Until quite recently in historical terms, it was not unusual for a sick person to be better off if there was no physician available because letting an illness take its natural course was less dangerous than what a physician would inflict.

Experiments are what people do when they aren’t sure what the truth is. And Galen was untroubled by doubt. Each outcome confirmed he was right, no matter how equivocal the evidence might look to someone less wise than the master. “All who drink of this treatment recover in a short time, except those whom it does not help, who all die,” he wrote. “It is obvious, therefore, that it fails only in incurable cases.”

As the surgeon and historian Ira Rutkow observed, physicians who furiously debated the merits of various treatments and theories were “like blind men arguing over the colors of the rainbow.”

Not until the twentieth century did the idea of randomized trial experiments, careful measurement, and statistical power take hold. “Is the application of the numerical method to the subject-matter of medicine a trivial and time-wasting ingenuity as some hold, or is it an important stage in the development of our art, as others proclaim it,” the Lancet asked in 1921.
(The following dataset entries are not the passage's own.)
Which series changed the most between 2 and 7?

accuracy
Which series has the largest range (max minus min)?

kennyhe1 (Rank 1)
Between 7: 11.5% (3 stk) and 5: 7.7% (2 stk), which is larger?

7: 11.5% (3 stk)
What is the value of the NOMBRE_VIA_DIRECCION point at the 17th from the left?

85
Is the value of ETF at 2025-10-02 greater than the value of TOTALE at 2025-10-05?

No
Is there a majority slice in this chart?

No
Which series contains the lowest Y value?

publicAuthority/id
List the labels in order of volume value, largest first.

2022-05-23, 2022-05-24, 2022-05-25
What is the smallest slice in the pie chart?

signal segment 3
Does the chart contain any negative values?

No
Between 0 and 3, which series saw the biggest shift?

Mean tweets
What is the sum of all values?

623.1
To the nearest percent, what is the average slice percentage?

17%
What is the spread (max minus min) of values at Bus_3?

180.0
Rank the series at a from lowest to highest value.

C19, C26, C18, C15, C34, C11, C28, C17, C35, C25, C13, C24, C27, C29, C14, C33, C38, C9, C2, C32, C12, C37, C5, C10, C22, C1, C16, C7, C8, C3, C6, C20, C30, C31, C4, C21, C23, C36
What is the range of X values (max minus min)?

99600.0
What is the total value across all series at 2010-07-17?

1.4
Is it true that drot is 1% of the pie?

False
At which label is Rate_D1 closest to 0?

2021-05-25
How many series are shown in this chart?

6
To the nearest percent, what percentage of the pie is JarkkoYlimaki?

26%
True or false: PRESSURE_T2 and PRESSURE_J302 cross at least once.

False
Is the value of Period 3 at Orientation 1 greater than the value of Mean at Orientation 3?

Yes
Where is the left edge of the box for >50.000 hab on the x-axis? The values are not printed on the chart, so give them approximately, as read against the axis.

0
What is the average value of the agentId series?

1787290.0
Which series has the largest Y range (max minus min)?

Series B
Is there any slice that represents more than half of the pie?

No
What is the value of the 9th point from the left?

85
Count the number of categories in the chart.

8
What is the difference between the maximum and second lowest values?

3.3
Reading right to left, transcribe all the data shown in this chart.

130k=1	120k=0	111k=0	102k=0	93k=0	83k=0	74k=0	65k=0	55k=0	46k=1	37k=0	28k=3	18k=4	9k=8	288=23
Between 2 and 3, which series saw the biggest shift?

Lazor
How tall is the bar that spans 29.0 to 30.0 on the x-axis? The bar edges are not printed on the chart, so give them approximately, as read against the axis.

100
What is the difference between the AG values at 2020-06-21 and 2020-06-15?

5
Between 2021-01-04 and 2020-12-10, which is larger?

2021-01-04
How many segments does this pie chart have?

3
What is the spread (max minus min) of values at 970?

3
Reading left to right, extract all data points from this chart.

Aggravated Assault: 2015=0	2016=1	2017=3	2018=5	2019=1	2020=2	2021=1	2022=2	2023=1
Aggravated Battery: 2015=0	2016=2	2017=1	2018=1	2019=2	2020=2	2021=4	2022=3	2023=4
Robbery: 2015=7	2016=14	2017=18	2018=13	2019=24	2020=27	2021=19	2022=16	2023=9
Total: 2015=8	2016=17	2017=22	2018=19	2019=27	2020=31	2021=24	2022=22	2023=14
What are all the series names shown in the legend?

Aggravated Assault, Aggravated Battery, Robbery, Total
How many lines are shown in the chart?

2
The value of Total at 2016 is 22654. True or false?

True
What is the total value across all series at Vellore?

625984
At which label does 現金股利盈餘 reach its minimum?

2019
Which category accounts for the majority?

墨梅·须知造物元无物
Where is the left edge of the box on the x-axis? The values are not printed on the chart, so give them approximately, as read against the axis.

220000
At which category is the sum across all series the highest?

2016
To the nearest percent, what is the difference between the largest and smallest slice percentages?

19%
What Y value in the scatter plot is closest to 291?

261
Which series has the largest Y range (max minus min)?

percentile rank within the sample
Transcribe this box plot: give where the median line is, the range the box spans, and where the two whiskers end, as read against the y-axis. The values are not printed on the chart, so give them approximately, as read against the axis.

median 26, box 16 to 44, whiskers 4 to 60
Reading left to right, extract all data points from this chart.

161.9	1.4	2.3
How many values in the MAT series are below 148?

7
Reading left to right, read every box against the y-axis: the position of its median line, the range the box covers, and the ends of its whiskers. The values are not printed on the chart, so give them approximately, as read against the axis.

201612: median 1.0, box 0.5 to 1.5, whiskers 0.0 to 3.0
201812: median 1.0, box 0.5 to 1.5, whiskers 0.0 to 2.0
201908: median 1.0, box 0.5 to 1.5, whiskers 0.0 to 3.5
What medicine lacked was doubt. “Doubt is not a fearful thing,” Feynman observed, “but a thing of very great value.” It’s what propels science forward.

The rate of the development of science is not the rate at which you make observations alone but, much more important, the rate at which you create new things to test.

Ferrucci sees light at the end of this long dark tunnel: “I think it’s going to get stranger and stranger” for people to listen to the advice of experts whose views are informed only by their subjective judgment. Human thought is beset by psychological pitfalls, a fact that has only become widely recognized in the last decade or two. “So what I want is that human expert paired with a computer to overcome the human cognitive limitations and biases.”